В истории же Тверской области Иван Лажечников остался как изгнанник, в одночасье лишившийся всех своих заслуг и регалий, как жертва рокового стечения обстоятельств, волею которых не только его карьера, но и мечта оказались сломанными навсегда.
А ведь всё так хорошо начиналось! Родившийся в 1792 году в подмосковной Коломне в семье богатого местного купца, имевшего чин коммерции советника, Иван Лажечников уже с 12 (!) лет служит в Москве — сначала в архиве Иностранной коллегии, а затем и в канцелярии Московского генерал-губернатора. Блестяще начавшуюся карьеру прерывает война: в 1812 году 20-летний Иван отправляется в ополчение и сражается с войсками Наполеона под командованием генерала графа А.И.Остермана-Толстого. Однако и тут фортуна улыбается юноше: его храбрость снискала благосклонность к нему со стороны старого генерала, который после войны приглашает Лажечникова в своё имение в Ильинском. Там Лажечников знакомится с воспитанницей графа — девицей Авдотьей, с которой проживет 30 счастливых лет. В 1814 году молодой офицер удостаивается ордена св.Анны, а в 1819 году оставляет военную службу и переезжает в Пензу, где получает должность директора училищ Пензенской губернии. Затем несколько лет он работает директором Казанской гимназии, а в 1831 году переезжает в Тверь, где также получает приглашение возглавить гимназию и губернские училища. Здесь он проведёт ближайшие 22 года своей жизни.
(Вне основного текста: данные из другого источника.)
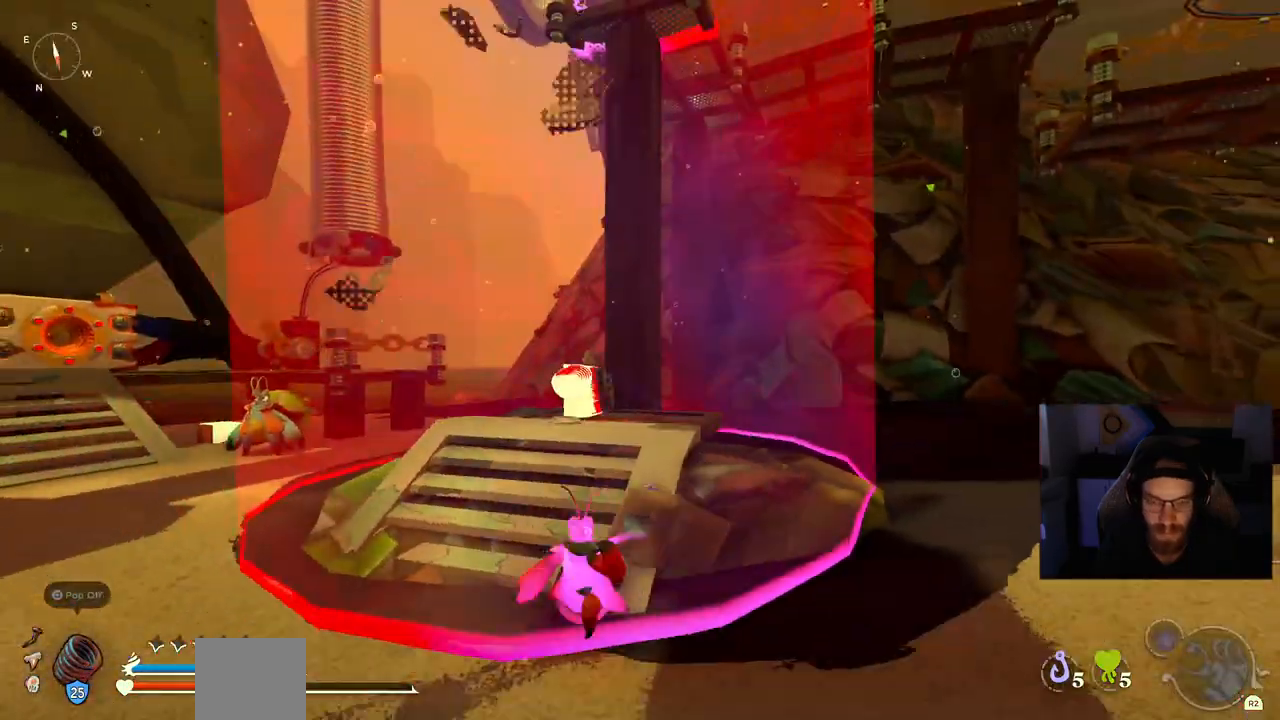
{"buttons": [], "right_stick": "center", "events": []}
К тому времени Лажечников уже давно известен как начинающий писатель — свои первые «опусы» он опубликовал ещё в юности. Его считали родоначальником русского исторического романа, главные из которых — «Ледяной дом» и «Басурманин» — он написал именно в Твери. Примечательно, что оба романа буквально наполнены приметами тверского быта, местными словечками и типами, которые писатель увидел и услышал на тверских улицах, а также описаниями костюмов. Тверская земля понравилась Лажечникову, и он решил остаться здесь навсегда. Купил себе небольшое имение в Никольском (сейчас это населённый пункт на юго-западе Твери, у объездной дороги) и принялся изучать ставшей родной губернию. Разносторонняя личность И.Лажечникова сказалась здесь в полной мере: писатель часто бывал в Осташкове, где подружился с семьей купцов Савиных, создавших первую в Тверской губернии пожарную команду, — и сочинил для осташковских пожарных гимн. Позже Лажечников написал гимн для Тверской гимназии и для команды вольноопределяющихся. Надо сказать, что и в Твери писателя любили. Когда Иван Иванович прогуливался вечерами на Трехсвятской, местные жители восторженно приветствовали автора «Ледяного дома». В 1844 году род Лажечниковых был внесен в гербовую книгу родового дворянства Тверской губернии (по тем временам высокая честь), а спустя еще несколько лет Лажечников стал вице-губернатором Твери.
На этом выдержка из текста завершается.